Who’s a real Christian and who’s not? Who’s faithful to the teaching of Christ and who’s selective in following him? Who’s morally committed and who’s not?
Everywhere, in the name of religion, truth, morality, ideology, or political-correctness, we’re erecting various tests of orthodoxy and morals. Usually one issue of morality, dogma, dress, or political- correctness is set up as the litmus test. How you stand on that issue determines how you are judged in general and, depending whether you’re liberal or conservative, that issue can be anything from abortion, to feminism, to gay marriage, to war, to poverty, to capital punishment, to clerical dress, to (inside of Islam) whether not a woman covers her face in public. But, invariably, there is a litmus test, one issue on which you are judged.
So it’s worth asking: Did Jesus have a litmus test? Is there one issue, principle, or dogma within his teaching that can function as a criterion for judgement so that we are, in effect, a Christian or not, depending upon where we stand on that issue?
The question isn’t a simple one: On the one hand, it asks the question of essentials: What’s essential and what’s negotiable in the teachings of Jesus? But it asks, as well, whether there is there any one thing inside the teachings of Jesus that can serve as a defining criterion as to what makes one uniquely Christian?
Regarding the question of essentials, I submit, that there are four things that Jesus asks of anyone who would be his disciple:
First, that he or she “keep the commandments”, both the larger commandment of the heart “to love God and neighbour” and the ten commandments. “If anyone loves me, he will keep my word.” An essential component of Christian discipleship is having a private relationship to Jesus and being faithful in the area of private morality.

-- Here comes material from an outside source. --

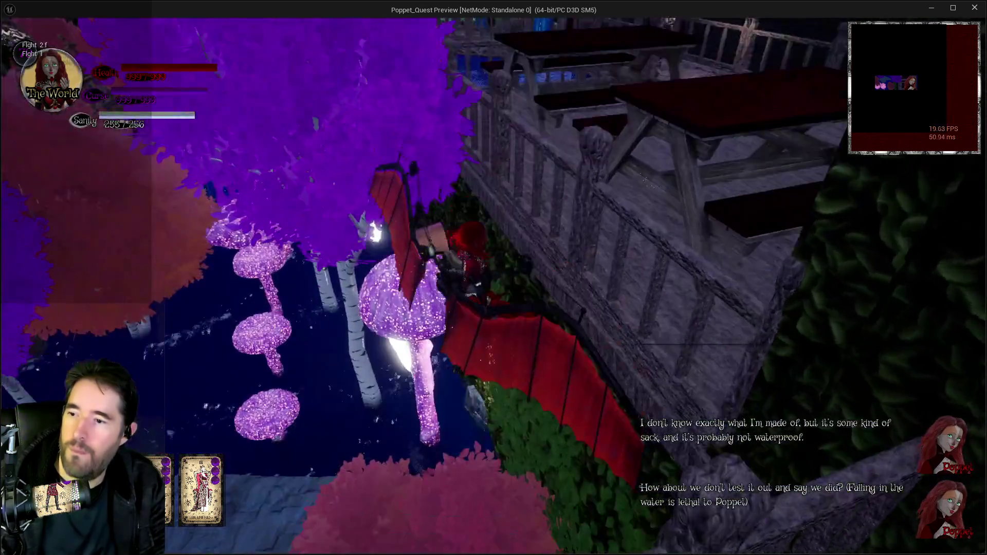
{"action": "key", "text": "s"}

Second, Jesus mandates social justice as non-negotiable, not optional, within Christian discipleship. This is clear from Jesus’ own life, from the text on the last judgement in Matthew’s gospel, and from the fact that in the gospels, on average, one out of every eight lines is an imperative from Jesus to reach out to the poor.

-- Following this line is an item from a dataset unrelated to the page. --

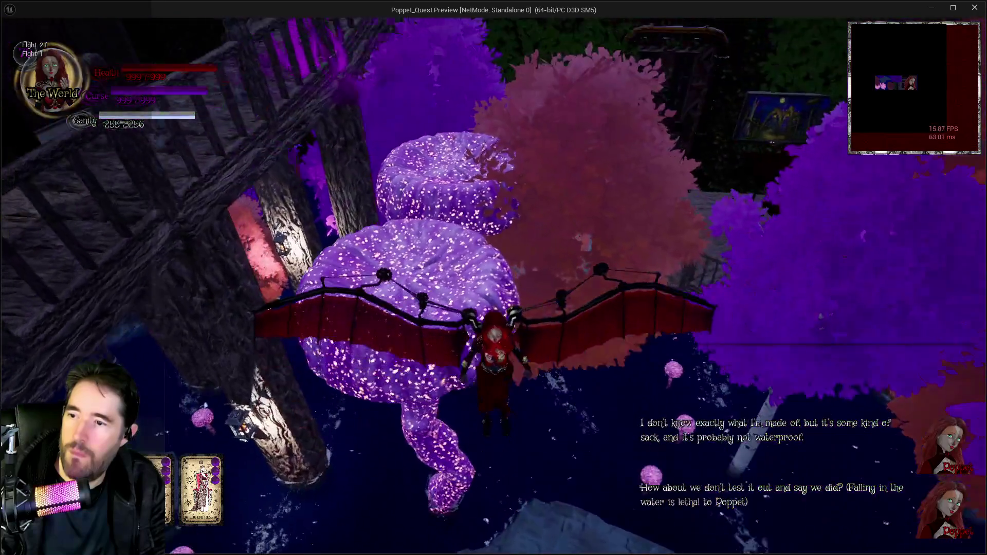
{"action": "key", "text": "w"}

Third, as Jesus defines it, discipleship demands involvement within a concrete community of faith. Christian discipleship is not something we do alone. We’re asked to journey to God with each other, as part of an ecclesial community, as part of a church. As the First Epistle of John, puts it: “The one who claims to love a God that he cannot see and does not love a neighbour whom he can see is a liar.”
Finally, what Jesus asks of us as an essential component of discipleship is a mellow, warm, grateful heart. Discipleship isn’t just about what we do; it’s also about the spirit within which we do it. We need the right truth, but also the right energy. Nothing counts for much, no matter how right or orthodox the action, if it doesn’t issue from love and gratitude. In T.S. Eliot’s words: “The last temptation that’s the greatest treason, is to do the right thing for the wrong reason.” When our concern for truth, orthodoxy, justice, or morality comes out of a place of anger, bitterness, or judgement, we are no longer acting as disciples of Jesus, no matter how right the cause. No action rooted in bitterness, anger, jealousy, self-righteousness, or in a desire for revenge can ever justify itself in Jesus’ name.
Thus these things – private integrity, social justice, involvement in ecclesial community, and mellowness of heart – are the essentials of Christian discipleship. But there’s still a further question: Is there anything in Jesus’ teaching and his challenge to us that might serve as a litmus test? Is there any one, singular, teaching that can serve as a criterion as to who is and who isn’t a true disciple of Jesus?
There is. For Jesus, the litmus test for a disciple, at least for a mature disciple, is this: Can you love an enemy? Can you bless someone who curses you? Can you forgive, and can you forgive even a murderer?
It is precisely to this challenge that Jesus refers when he tells us that our virtue must go deeper than the virtue of the scribes and Pharisees. The scribes and Pharisees were, for the most part, sincere and decent men and women who loved God, tried to help the poor, were concerned about truth and morals, and practised justice. But loving an enemy and forgiving a murderer aren’t prescribed by justice, the ten commandments, church dogma, human decency, or even sincerity. They’re an invitation to something deeper, an invitation that comes from Jesus’ life and teaching, and an invitation that, in the end, constitutes the litmus test of mature discipleship.
Who’s a real Christian and who’s not? The deepest answer in the gospels would be: The person who can love an enemy, bless those who curse her, and forgive everyone, even a murderer.